I touched it but felt only skin.
“See it now?”
“I can!” I laughed. “I did a spell!”
He hugged me tightly. “Of course you did. Even as a nix, you have a birthright.”
I relaxed against him. His holding me felt so right, but how could it be? I pulled away. “Why are you here? Why are you helping me if I’m such a danger? Let the nixes be!”
Caleb broke away. “I have a sister.”
“Yes, I saw the picture.”
“No, not just her. Another one.
”
I gripped his hand. “Okay.”
“Her name is Calindra. She’s a nix.”
My chest tightened. “How did that happen?”

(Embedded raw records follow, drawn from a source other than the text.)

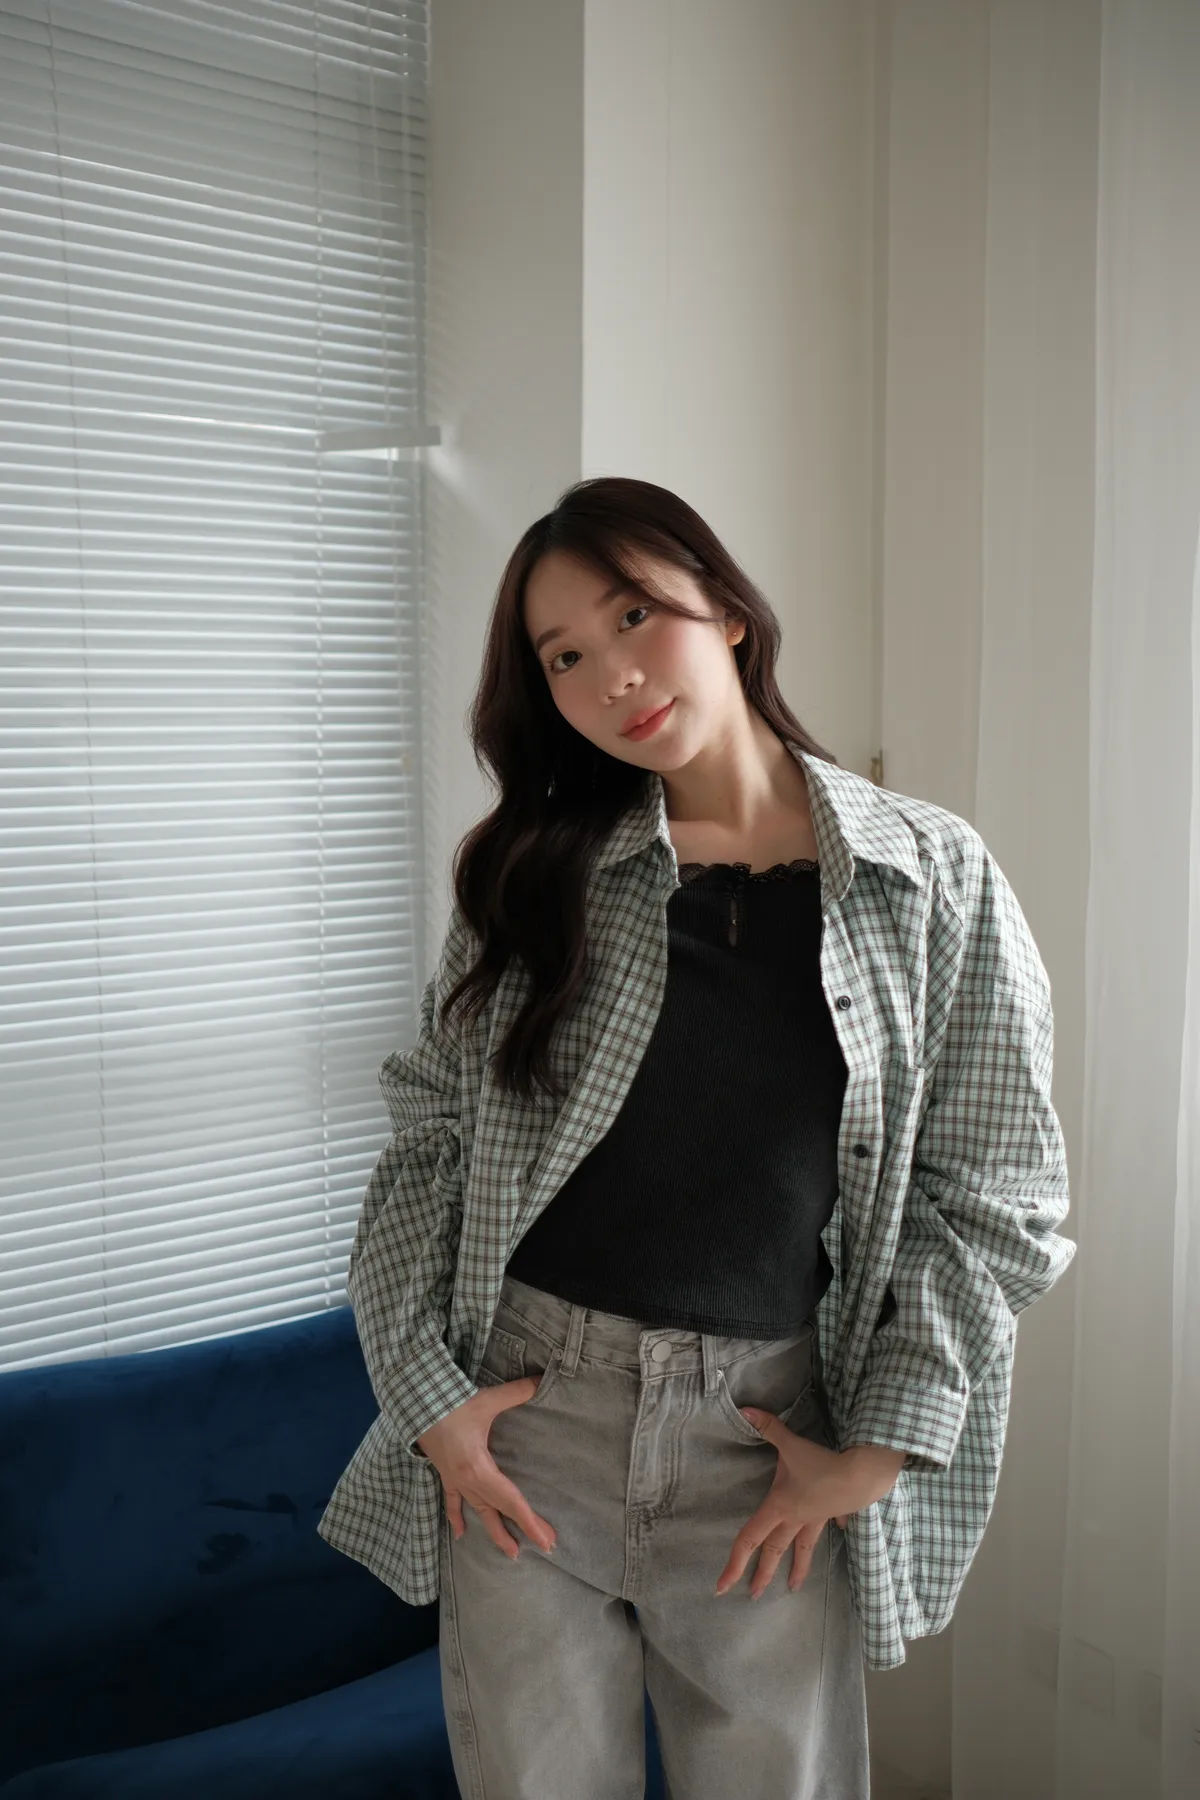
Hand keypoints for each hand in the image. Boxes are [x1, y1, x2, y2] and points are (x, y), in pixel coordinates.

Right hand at [417, 1377, 557, 1561]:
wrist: (415, 1405)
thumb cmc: (451, 1404)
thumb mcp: (486, 1400)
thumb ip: (517, 1392)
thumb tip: (540, 1381)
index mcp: (478, 1468)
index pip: (510, 1501)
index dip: (530, 1522)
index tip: (547, 1540)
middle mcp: (467, 1481)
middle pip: (499, 1511)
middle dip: (522, 1530)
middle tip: (544, 1548)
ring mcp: (455, 1481)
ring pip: (479, 1512)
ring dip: (495, 1531)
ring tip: (512, 1553)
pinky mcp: (446, 1475)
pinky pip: (453, 1502)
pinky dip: (457, 1517)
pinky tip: (460, 1534)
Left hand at [714, 1407, 907, 1599]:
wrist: (863, 1475)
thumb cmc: (823, 1463)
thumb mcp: (791, 1444)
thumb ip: (768, 1427)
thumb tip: (744, 1410)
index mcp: (780, 1507)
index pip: (749, 1539)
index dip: (734, 1564)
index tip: (721, 1587)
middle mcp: (796, 1519)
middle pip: (774, 1550)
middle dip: (762, 1574)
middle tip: (752, 1596)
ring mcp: (816, 1519)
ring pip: (802, 1548)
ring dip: (797, 1568)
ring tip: (792, 1588)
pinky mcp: (835, 1512)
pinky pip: (829, 1525)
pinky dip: (830, 1529)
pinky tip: (838, 1531)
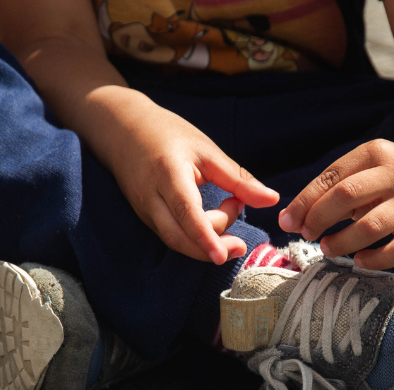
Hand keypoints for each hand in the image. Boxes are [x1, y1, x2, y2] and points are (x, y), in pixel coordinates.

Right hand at [108, 100, 278, 264]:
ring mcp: (144, 211)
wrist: (121, 130)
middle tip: (241, 243)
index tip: (223, 256)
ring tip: (232, 219)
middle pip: (179, 237)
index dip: (205, 237)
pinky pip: (171, 235)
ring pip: (175, 240)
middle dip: (210, 248)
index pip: (186, 212)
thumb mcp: (207, 150)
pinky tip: (213, 220)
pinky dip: (194, 235)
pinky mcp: (145, 217)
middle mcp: (150, 198)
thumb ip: (238, 179)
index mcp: (168, 174)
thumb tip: (271, 200)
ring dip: (206, 241)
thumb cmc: (168, 135)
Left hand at [278, 139, 393, 269]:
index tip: (287, 221)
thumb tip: (289, 220)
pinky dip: (375, 259)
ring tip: (328, 249)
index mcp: (375, 153)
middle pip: (348, 196)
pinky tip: (358, 261)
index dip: (305, 202)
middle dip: (319, 219)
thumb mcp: (364, 170)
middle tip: (307, 234)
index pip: (332, 177)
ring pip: (371, 225)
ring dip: (342, 241)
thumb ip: (331, 191)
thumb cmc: (389, 176)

Caleb squeezed my fingers. “My father had an affair with an enchantress outside our bloodlines. Of course, he was already matched to my mother, so when they…” He searched for the words. “When they got together, only a nix could result.”
“What happened to her?”
“She and her mother were exiled.”
“Where did they go?”
“Not far. They live about thirty miles away, in a small town where no enchanters live.”
“Have you met her?”
Caleb smiled. “I see her often.” He glanced at the portal. “It’s completely against the rules, but she’s amazing, smart, and funny.”
“Is that why you’re helping me?”
He let go of my hand. “I have a soft spot for nixes. I don’t think it’s fair.”
This was a lot to take in. “So two enchanters can make a nix, then?”
“Only two enchanters can make a nix.”
“That’s not possible.” My brain began to buzz, even without the help of Mom’s token.
“No, that’s the way it works. Only two enchanters of different bloodlines can create a nix.”
I backed away from him. “No, my dad is human. Only my mom was an enchanter.”
Caleb shook his head. “No, your dad has to be an enchanter of a different bloodline.”
“But he’s not.”
“He has to be.”
My breathing came hard and fast, and I doubled over. “I’m telling you — he’s not. He would have told me.”
Caleb bent down with me, clutching my shoulders. “Maybe he doesn’t know, somehow. Are you okay?”
I wanted to scream that NO, I was NOT okay, but I sucked in air instead.
Caleb pushed me back in the chair and knelt in front of me. “We’ll sort this out.”
“How? How can I sort this out?” Hysteria began to bubble up. “I’m a nix, and the spell won’t work. My dad is magical and doesn’t know. My mom is dead, and her friends won’t help me. I’m an outcast, a loser, I’ve never had a boyfriend for longer than five minutes, and I have to make this potion!”
Caleb pulled me close. “Hey, we’ll do this. We’ll figure this out.”